What to do » Look below for the line that has "30 | 127 | | |"; output exactly from it through the line that has "PATTERNS, POLARIZATION AND LOCATION", and leave the pictures out.

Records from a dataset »

──────────────────────────────

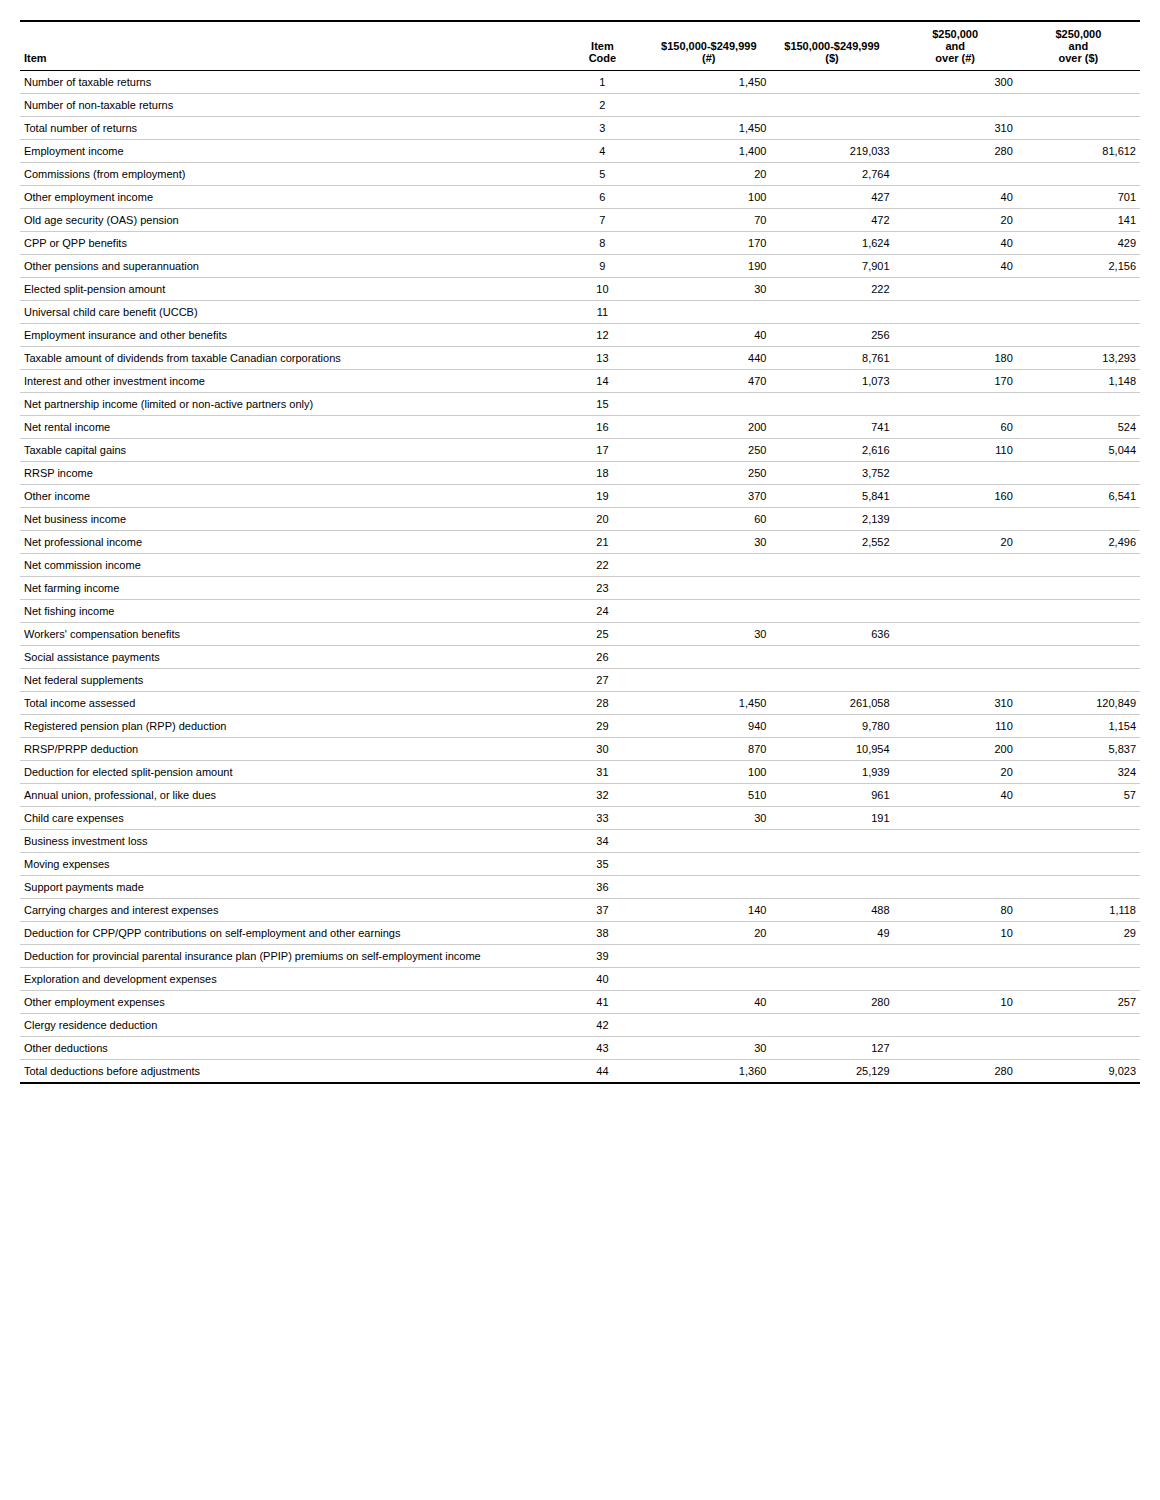| Item | Item Code | $150,000-$249,999 (#) | $150,000-$249,999 ($) | $250,000 and over (#) | $250,000 and over ($) |
| --- | --- | --- | --- | --- | --- |
| Number of taxable returns | 1 | 1,450 | | 300 | |
| Number of non-taxable returns | 2 | | | | |
| Total number of returns | 3 | 1,450 | | 310 | |
| Employment income | 4 | 1,400 | 219,033 | 280 | 81,612 |
| Commissions (from employment) | 5 | 20 | 2,764 | | |
| Other employment income | 6 | 100 | 427 | 40 | 701 |
| Old age security (OAS) pension | 7 | 70 | 472 | 20 | 141 |
| CPP or QPP benefits | 8 | 170 | 1,624 | 40 | 429 |
| Other pensions and superannuation | 9 | 190 | 7,901 | 40 | 2,156 |
| Elected split-pension amount | 10 | 30 | 222 | | |
| Universal child care benefit (UCCB) | 11 | | | | |
| Employment insurance and other benefits | 12 | 40 | 256 | | |
| Taxable amount of dividends from taxable Canadian corporations | 13 | 440 | 8,761 | 180 | 13,293 |
| Interest and other investment income | 14 | 470 | 1,073 | 170 | 1,148 |
| Net partnership income (limited or non-active partners only) | 15 | | | | |
| Net rental income | 16 | 200 | 741 | 60 | 524 |
| Taxable capital gains | 17 | 250 | 2,616 | 110 | 5,044 |
| RRSP income | 18 | 250 | 3,752 | | |
| Other income | 19 | 370 | 5,841 | 160 | 6,541 |
| Net business income | 20 | 60 | 2,139 | | |
| Net professional income | 21 | 30 | 2,552 | 20 | 2,496 |
| Net commission income | 22 | | | | |
| Net farming income | 23 | | | | |
| Net fishing income | 24 | | | | |
| Workers' compensation benefits | 25 | 30 | 636 | | |
| Social assistance payments | 26 | | | | |
| Net federal supplements | 27 | | | | |
| Total income assessed | 28 | 1,450 | 261,058 | 310 | 120,849 |
| Registered pension plan (RPP) deduction | 29 | 940 | 9,780 | 110 | 1,154 |
| RRSP/PRPP deduction | 30 | 870 | 10,954 | 200 | 5,837 |
| Deduction for elected split-pension amount | 31 | 100 | 1,939 | 20 | 324 |
| Annual union, professional, or like dues | 32 | 510 | 961 | 40 | 57 |
| Child care expenses | 33 | 30 | 191 | | |
| Business investment loss | 34 | | | | |
| Moving expenses | 35 | | | | |
| Support payments made | 36 | | | | |
| Carrying charges and interest expenses | 37 | 140 | 488 | 80 | 1,118 |
| Deduction for CPP/QPP contributions on self-employment and other earnings | 38 | 20 | 49 | 10 | 29 |
| Deduction for provincial parental insurance plan (PPIP) premiums on self-employment income | 39 | | | | |
| Exploration and development expenses | 40 | | | | |
| Other employment expenses | 41 | 40 | 280 | 10 | 257 |
| Clergy residence deduction | 42 | | | | |
| Other deductions | 43 | 30 | 127 | | |
| Total deductions before adjustments | 44 | 1,360 | 25,129 | 280 | 9,023 |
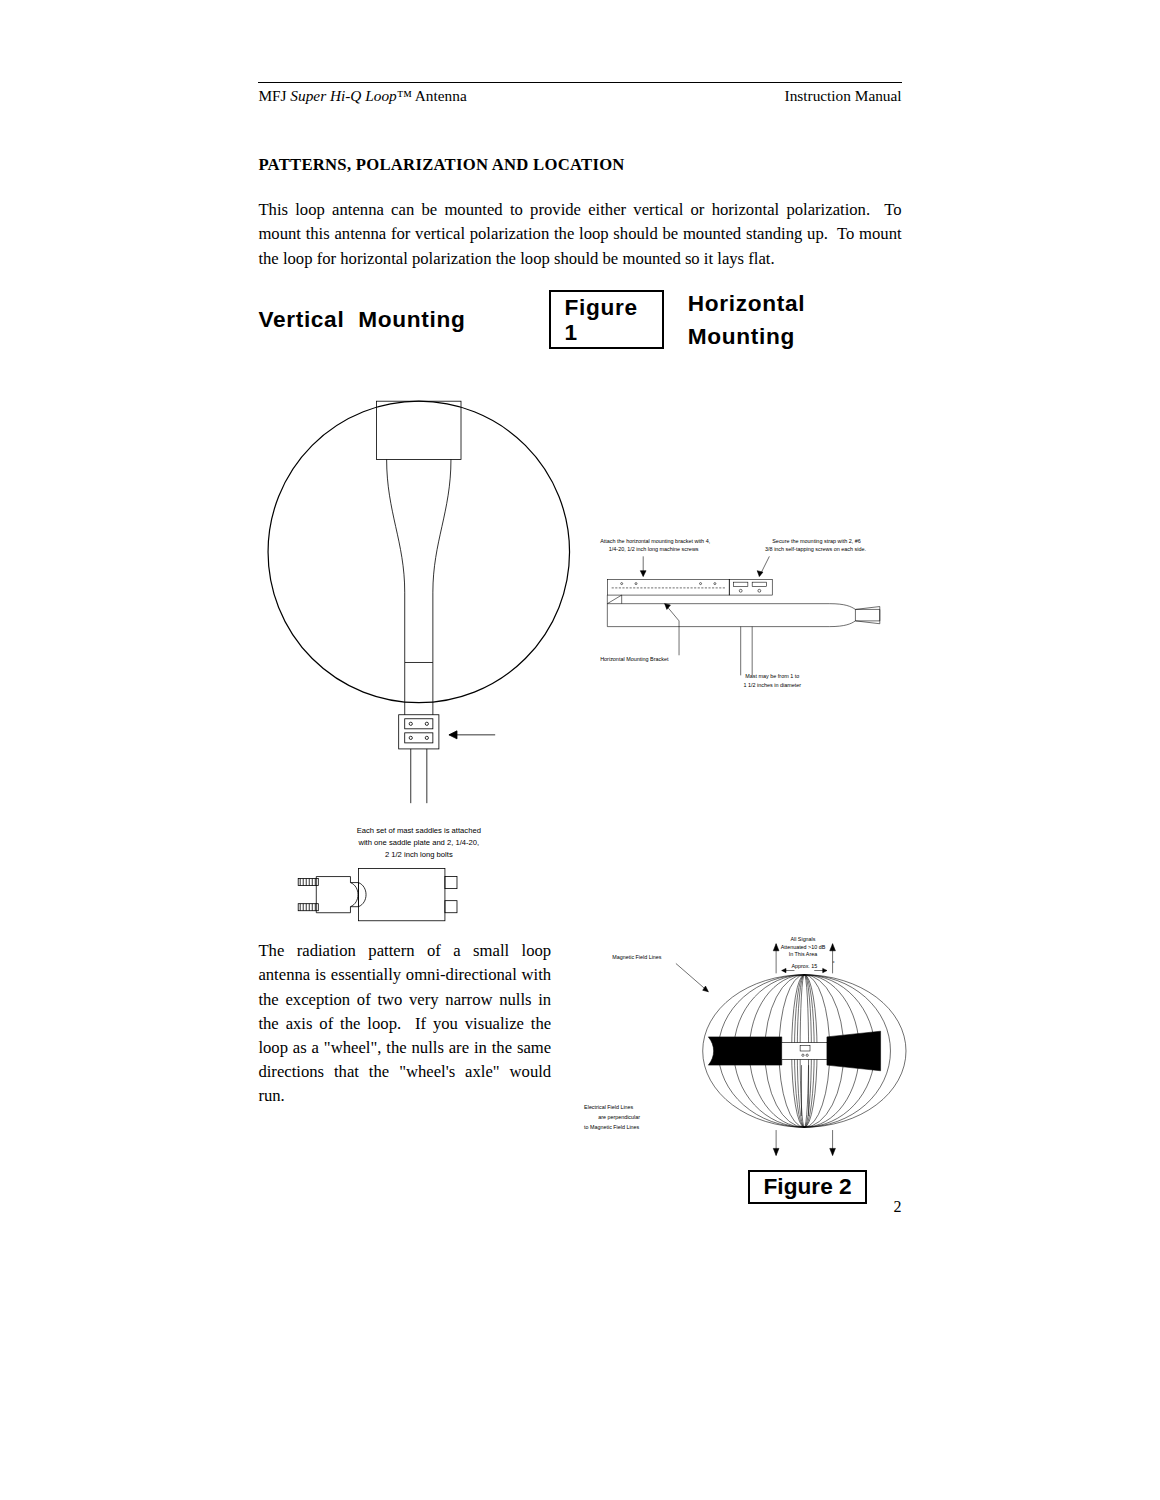MFJ Super Hi-Q Loop™ Antenna
Instruction Manual
PATTERNS, POLARIZATION AND LOCATION
This loop antenna can be mounted to provide either vertical or horizontal polarization. To mount this antenna for vertical polarization the loop should be mounted standing up. To mount the loop for horizontal polarization the loop should be mounted so it lays flat.
Vertical Mounting
Figure 1
Horizontal Mounting
Each set of mast saddles is attached with one saddle plate and 2, 1/4-20, 2 1/2 inch long bolts
Attach the horizontal mounting bracket with 4, 1/4-20, 1/2 inch long machine screws Secure the mounting strap with 2, #6 3/8 inch self-tapping screws on each side. Horizontal Mounting Bracket Mast may be from 1 to 1 1/2 inches in diameter
The radiation pattern of a small loop antenna is essentially omni-directional with the exception of two very narrow nulls in the axis of the loop. If you visualize the loop as a "wheel", the nulls are in the same directions that the "wheel's axle" would run.
All Signals Attenuated >10 dB In This Area Approx. 15 ° Magnetic Field Lines Electrical Field Lines are perpendicular to Magnetic Field Lines
Figure 2
2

──────────────────────────────

Your solution »
| Other deductions | 43 | 30 | 127 | | |
| Total deductions before adjustments | 44 | 1,360 | 25,129 | 280 | 9,023 |
MFJ Super Hi-Q Loop™ Antenna
Instruction Manual
PATTERNS, POLARIZATION AND LOCATION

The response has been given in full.